Gilles Simeoni, le président autonomiste du Conseil exécutif de Corse, lors d'une réunion le 13 février à Paris. / © CHRISTOPHE ARCHAMBAULT / AFP
Gilles Simeoni, le président autonomiste du Conseil exécutif de Corse, lors d'une réunion le 13 février à Paris. / © CHRISTOPHE ARCHAMBAULT / AFP

Le projet d'article de la Corse dans la Constitution présenté par le gouvernement est "totalement en deçà des attentes et des besoins de la Corse", a déclaré dans un communiqué le président du conseil exécutif, Gilles Simeoni.

Par GB / France 3 Corse ViaStella

"Comme le laissaient prévoir les derniers échanges intervenus avec Paris, ce projet d’article est totalement en deçà des attentes et des besoins de la Corse et de son peuple" a affirmé Gilles Simeoni.

Selon le président autonomiste du conseil exécutif de Corse, "la position du Gouvernement et de l'Etat est constitutive d'un triple déni de démocratie".

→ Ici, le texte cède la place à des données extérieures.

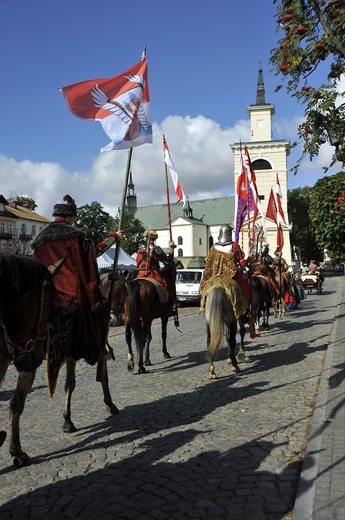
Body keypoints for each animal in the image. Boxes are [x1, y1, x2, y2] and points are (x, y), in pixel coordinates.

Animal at [0, 253, 121, 468]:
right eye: (124, 289)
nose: (118, 312)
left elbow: (69, 385)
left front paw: (67, 421)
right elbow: (91, 380)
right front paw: (109, 404)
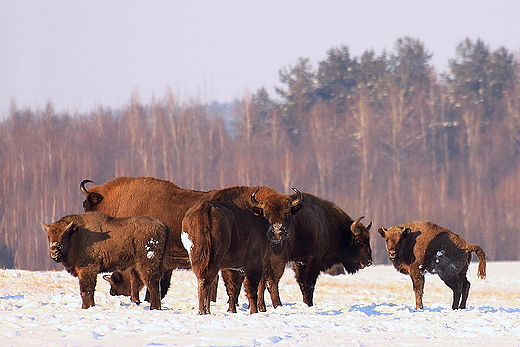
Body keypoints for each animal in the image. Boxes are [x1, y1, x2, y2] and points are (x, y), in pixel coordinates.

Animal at [183, 186, 302, 316]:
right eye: (266, 214)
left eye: (288, 214)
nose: (277, 232)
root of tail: (206, 208)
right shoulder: (254, 264)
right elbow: (251, 289)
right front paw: (254, 312)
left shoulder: (231, 267)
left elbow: (232, 289)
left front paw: (231, 311)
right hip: (213, 258)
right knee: (206, 280)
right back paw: (204, 312)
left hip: (197, 257)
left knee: (202, 280)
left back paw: (203, 311)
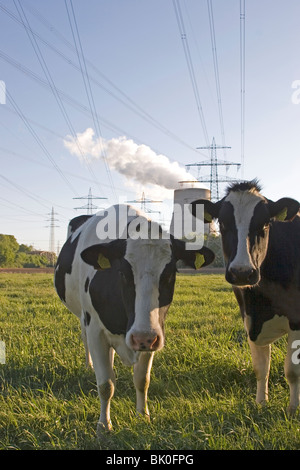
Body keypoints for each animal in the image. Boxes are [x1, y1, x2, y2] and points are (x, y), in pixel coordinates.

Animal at [54, 204, 213, 432]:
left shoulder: (153, 334)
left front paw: (142, 415)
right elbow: (106, 384)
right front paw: (104, 425)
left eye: (170, 273)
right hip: (84, 318)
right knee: (84, 340)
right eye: (122, 272)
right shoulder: (96, 330)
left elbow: (141, 379)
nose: (141, 338)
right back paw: (89, 366)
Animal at [191, 182, 300, 414]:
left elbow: (292, 370)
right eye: (223, 223)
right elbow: (261, 368)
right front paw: (261, 403)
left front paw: (294, 408)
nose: (242, 272)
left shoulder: (297, 320)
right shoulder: (249, 318)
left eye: (266, 224)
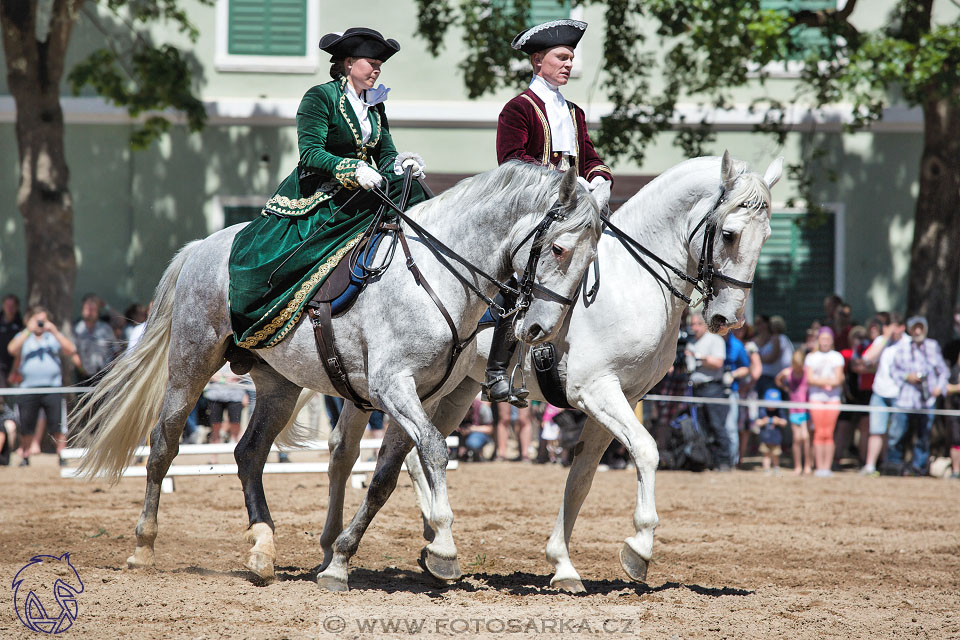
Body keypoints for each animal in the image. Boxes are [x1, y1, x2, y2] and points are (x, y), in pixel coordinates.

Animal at [274, 150, 784, 592]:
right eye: (729, 234)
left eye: (767, 236)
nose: (727, 318)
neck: (634, 283)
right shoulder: (596, 391)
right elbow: (647, 450)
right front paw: (638, 548)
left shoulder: (624, 398)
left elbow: (582, 478)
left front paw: (564, 565)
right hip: (392, 387)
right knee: (352, 452)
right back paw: (355, 548)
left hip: (452, 390)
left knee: (396, 455)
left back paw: (420, 544)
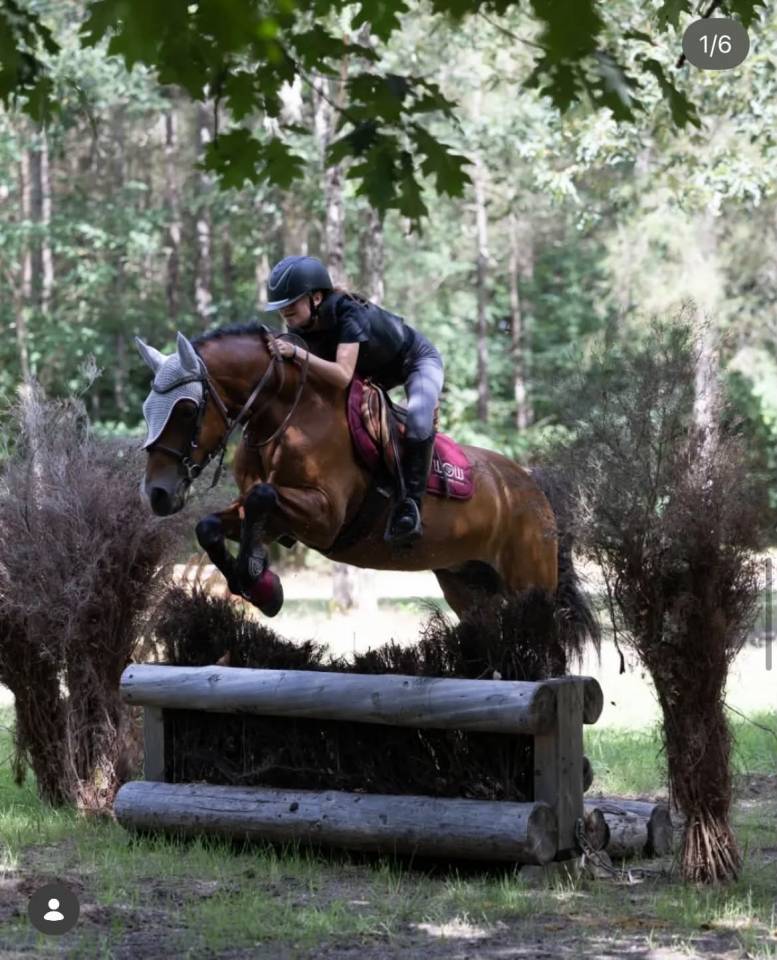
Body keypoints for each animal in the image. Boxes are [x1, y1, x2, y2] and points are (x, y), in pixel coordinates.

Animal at [136, 326, 598, 662]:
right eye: (146, 409)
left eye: (186, 410)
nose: (157, 493)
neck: (285, 417)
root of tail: (532, 487)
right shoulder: (276, 516)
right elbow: (212, 524)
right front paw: (262, 586)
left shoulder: (324, 517)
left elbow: (261, 497)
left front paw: (255, 575)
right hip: (468, 584)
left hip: (529, 583)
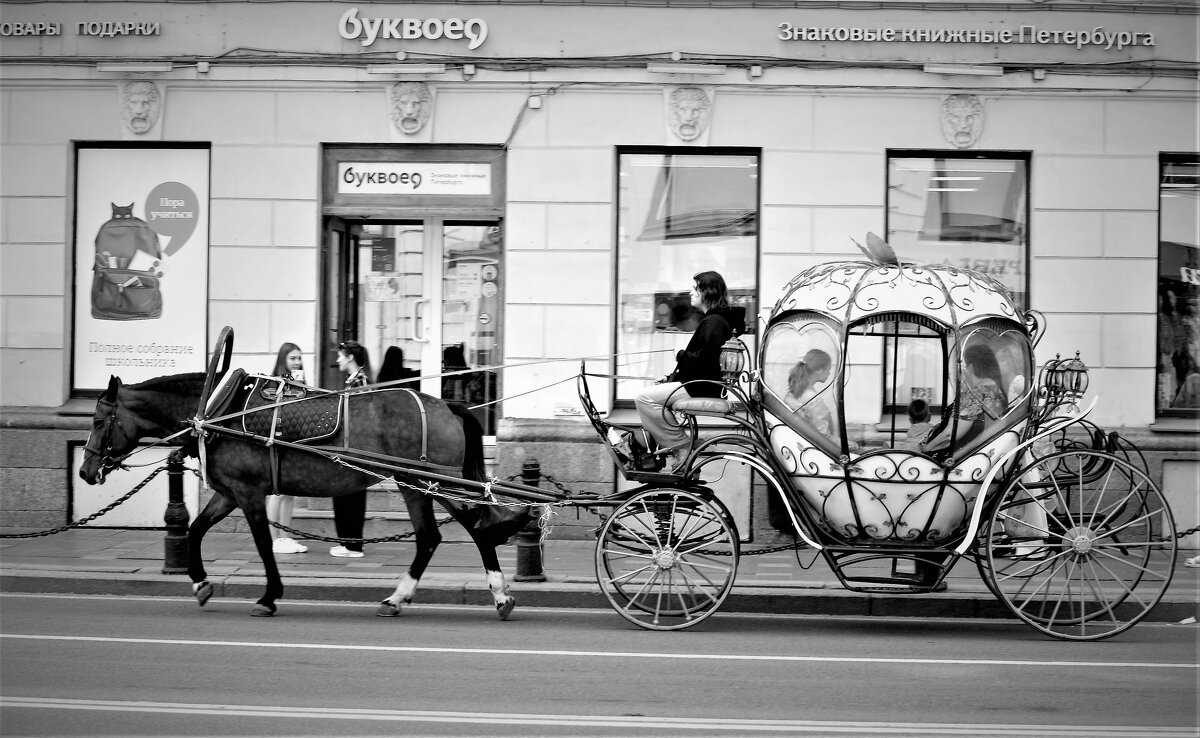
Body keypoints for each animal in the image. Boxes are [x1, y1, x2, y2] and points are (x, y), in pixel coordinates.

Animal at [78, 372, 530, 619]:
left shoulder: (249, 492)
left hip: (425, 481)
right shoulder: (230, 493)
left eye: (99, 420)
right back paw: (399, 598)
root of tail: (447, 405)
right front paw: (201, 583)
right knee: (431, 537)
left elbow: (262, 543)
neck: (219, 411)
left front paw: (268, 596)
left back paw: (499, 593)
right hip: (416, 484)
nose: (85, 470)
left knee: (472, 528)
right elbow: (194, 530)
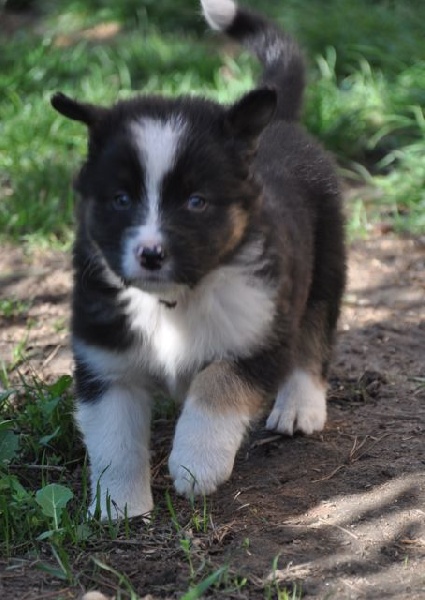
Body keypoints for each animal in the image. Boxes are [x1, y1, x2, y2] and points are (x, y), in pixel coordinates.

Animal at [51, 0, 346, 516]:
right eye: (121, 200)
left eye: (196, 202)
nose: (151, 254)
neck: (173, 300)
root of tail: (280, 123)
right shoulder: (104, 360)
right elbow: (113, 439)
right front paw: (118, 507)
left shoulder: (257, 331)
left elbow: (217, 385)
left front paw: (195, 464)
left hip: (326, 263)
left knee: (314, 334)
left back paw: (299, 407)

Le projet d'article sur la Corse dans la Constitution prévoit un strict encadrement des "adaptations" qui pourront être décidées par la collectivité de Corse.

"Ces adaptations peuvent être décidées par la collectivité de Corse dans les matières où s'exercent ses compétences et si elle y a été habilitée, selon le cas, par la loi ou le règlement", stipule le texte. 

"Cet article encadre si fortement le maigre pouvoir d'adaptation conféré à la Collectivité de Corse que le dispositif sera privé de tout effet utile", regrette Gilles Simeoni.

"Par son attitude, l’Etat crée les conditions d'un blocage et d'une crise politique grave", annonçant une réunion en début de semaine prochaine de l'ensemble de la majorité nationaliste territoriale pour décider des "réponses à apporter à la situation actuelle".